* **EXERCISE**: Please output exactly the part of the records below that opens with the line containing "ring tip: (258, 300)" and closes with the line containing "ring pip: (135, 274)", both lines included, and nothing else.

(DATA FOR ANALYSIS)

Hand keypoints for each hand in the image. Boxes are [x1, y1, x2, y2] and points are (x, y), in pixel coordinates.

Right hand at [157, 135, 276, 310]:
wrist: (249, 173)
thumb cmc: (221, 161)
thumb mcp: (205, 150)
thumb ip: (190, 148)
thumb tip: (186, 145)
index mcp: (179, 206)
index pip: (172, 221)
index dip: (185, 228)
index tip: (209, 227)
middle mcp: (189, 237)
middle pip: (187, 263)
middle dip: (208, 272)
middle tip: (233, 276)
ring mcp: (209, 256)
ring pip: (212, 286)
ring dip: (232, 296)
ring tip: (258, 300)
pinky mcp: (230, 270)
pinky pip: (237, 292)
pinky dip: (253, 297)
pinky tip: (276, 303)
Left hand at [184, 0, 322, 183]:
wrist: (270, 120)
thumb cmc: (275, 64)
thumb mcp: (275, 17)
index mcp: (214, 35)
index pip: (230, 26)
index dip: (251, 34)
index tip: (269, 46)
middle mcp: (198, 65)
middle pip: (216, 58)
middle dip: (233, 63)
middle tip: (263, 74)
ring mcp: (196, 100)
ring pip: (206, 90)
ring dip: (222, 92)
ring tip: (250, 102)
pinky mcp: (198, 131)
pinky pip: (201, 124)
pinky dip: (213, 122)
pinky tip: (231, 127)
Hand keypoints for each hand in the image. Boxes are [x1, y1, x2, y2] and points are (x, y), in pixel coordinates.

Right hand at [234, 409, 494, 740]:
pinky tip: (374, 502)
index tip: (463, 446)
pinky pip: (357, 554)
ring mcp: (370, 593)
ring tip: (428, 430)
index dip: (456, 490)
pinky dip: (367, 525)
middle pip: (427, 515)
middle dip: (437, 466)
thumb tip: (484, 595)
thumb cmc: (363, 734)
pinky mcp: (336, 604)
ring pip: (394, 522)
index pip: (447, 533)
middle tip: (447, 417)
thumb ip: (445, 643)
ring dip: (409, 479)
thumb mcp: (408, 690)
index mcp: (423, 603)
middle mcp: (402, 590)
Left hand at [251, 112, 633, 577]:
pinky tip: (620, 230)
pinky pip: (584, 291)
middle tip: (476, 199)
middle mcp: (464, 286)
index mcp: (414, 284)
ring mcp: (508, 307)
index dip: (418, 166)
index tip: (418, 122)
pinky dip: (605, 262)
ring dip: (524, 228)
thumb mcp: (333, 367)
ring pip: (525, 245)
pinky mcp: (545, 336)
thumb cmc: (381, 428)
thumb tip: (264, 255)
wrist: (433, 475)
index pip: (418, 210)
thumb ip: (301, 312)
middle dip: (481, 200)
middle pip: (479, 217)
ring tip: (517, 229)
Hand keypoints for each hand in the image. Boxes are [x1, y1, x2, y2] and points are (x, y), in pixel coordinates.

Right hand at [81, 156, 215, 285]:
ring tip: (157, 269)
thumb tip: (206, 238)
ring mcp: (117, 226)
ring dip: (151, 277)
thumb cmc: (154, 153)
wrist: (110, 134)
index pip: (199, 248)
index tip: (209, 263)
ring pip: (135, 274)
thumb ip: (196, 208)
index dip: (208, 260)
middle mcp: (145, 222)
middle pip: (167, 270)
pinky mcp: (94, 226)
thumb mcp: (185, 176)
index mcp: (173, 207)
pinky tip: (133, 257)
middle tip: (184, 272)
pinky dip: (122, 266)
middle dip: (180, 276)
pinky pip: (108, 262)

(End DATA FOR ANALYSIS)

* **EXERCISE RESPONSE**:
ring tip: (258, 300)
pinky mcp: (230, 270)
pinky pip: (237, 292)
pinky dip: (253, 297)
pinky tip: (276, 303)
Left hand at [184, 0, 322, 183]:
wrist: (270, 120)
thumb cmc: (275, 64)
thumb mcp: (275, 17)
index mcp: (214, 35)
index pip: (230, 26)
index dip: (251, 34)
index tip: (269, 46)
middle mcp: (198, 65)
middle pip: (216, 58)
middle dip: (233, 63)
middle tip: (263, 74)
ring mcp: (196, 100)
ring pip: (206, 90)
ring dip: (222, 92)
ring tip: (250, 102)
pinky mcp: (198, 131)
pinky pip: (201, 124)
pinky dip: (213, 122)
pinky tip: (231, 127)
Hand keypoints for each hand in the image. Boxes are [x1, y1, x2, y2] and points are (x, y), in pixel coordinates.

Right hand at [234, 409, 494, 740]:
pinky tip: (374, 502)
index tip: (463, 446)
pinky pip: (357, 554)
ring mcp: (370, 593)
ring tip: (428, 430)
index dip: (456, 490)
pinky dip: (367, 525)
middle pip: (427, 515)
middle dip: (437, 466)
thumb tip: (484, 595)
thumb cmc: (363, 734)
pinky mcp: (336, 604)
ring pip: (394, 522)
index pip: (447, 533)
middle tip: (447, 417)
thumb ip: (445, 643)
ring dip: (409, 479)
thumb mcp: (408, 690)
index mcp: (423, 603)
middle mcp: (402, 590)
Left hand at [251, 112, 633, 577]:
pinky tip: (620, 230)
pinky pip: (584, 291)
middle tip: (476, 199)
middle mcp: (464, 286)
index mcp: (414, 284)
ring mcp: (508, 307)
index dip: (418, 166)
index tip: (418, 122)
pinky dip: (605, 262)
ring dip: (524, 228)
thumb mcp: (333, 367)
ring pip: (525, 245)
pinky mcp: (545, 336)
thumb cmc: (381, 428)
thumb tip: (264, 255)
wrist: (433, 475)
index pip: (418, 210)
thumb ip: (301, 312)
middle dip: (481, 200)
middle pip: (479, 217)
ring tip: (517, 229)
Hand keypoints for each hand in the image. Boxes are [x1, y1, x2, y2] and points are (x, y), in pixel coordinates.

Right hand at [81, 156, 215, 285]:
ring tip: (157, 269)
thumb tip: (206, 238)
ring mcp: (117, 226)
ring dip: (151, 277)
thumb cmc: (154, 153)
wrist: (110, 134)
index pip: (199, 248)
index tip: (209, 263)
ring pip: (135, 274)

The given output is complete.